== PROBLEM DESCRIPTION ==
Please count how many lines below contain the word "because" and reply with only that number.

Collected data
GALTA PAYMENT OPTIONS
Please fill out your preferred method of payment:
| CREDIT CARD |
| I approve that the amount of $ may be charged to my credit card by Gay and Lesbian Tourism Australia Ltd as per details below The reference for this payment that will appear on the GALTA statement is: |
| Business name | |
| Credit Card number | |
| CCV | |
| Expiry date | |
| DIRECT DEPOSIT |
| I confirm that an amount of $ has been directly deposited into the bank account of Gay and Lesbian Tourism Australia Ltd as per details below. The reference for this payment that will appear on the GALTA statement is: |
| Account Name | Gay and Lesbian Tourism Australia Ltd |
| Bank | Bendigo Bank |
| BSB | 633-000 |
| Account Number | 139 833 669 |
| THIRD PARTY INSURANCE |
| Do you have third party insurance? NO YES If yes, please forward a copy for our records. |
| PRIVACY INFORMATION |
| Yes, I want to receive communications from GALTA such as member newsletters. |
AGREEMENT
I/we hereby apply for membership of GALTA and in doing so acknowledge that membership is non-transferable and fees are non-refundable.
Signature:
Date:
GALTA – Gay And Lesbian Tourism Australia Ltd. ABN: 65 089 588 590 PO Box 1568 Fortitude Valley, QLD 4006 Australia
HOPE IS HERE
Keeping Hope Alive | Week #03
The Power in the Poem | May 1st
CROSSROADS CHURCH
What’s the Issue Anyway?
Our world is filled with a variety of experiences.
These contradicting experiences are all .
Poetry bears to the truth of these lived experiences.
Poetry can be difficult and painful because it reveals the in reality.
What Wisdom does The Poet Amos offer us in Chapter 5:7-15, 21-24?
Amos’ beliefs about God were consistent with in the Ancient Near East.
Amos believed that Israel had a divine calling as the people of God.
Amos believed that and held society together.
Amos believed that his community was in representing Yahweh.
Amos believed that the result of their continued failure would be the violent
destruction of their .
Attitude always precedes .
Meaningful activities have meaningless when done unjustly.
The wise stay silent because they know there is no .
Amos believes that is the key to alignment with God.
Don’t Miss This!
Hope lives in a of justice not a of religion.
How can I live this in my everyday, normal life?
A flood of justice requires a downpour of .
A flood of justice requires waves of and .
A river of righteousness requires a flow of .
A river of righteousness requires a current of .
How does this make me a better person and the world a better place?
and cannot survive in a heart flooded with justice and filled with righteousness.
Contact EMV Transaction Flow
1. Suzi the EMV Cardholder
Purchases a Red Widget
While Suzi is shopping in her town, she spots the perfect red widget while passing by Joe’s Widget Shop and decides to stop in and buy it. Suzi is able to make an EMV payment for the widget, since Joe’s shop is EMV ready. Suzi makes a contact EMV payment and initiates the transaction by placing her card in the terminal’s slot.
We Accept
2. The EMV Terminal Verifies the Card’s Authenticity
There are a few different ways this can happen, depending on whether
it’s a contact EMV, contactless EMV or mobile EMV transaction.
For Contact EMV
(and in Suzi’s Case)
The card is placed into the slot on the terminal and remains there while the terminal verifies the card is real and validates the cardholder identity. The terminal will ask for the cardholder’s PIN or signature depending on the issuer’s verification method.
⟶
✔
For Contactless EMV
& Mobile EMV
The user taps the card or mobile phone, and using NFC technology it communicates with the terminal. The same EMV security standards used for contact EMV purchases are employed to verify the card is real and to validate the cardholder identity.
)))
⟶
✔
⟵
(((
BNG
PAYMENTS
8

== RESULT FOR THIS TASK ==
2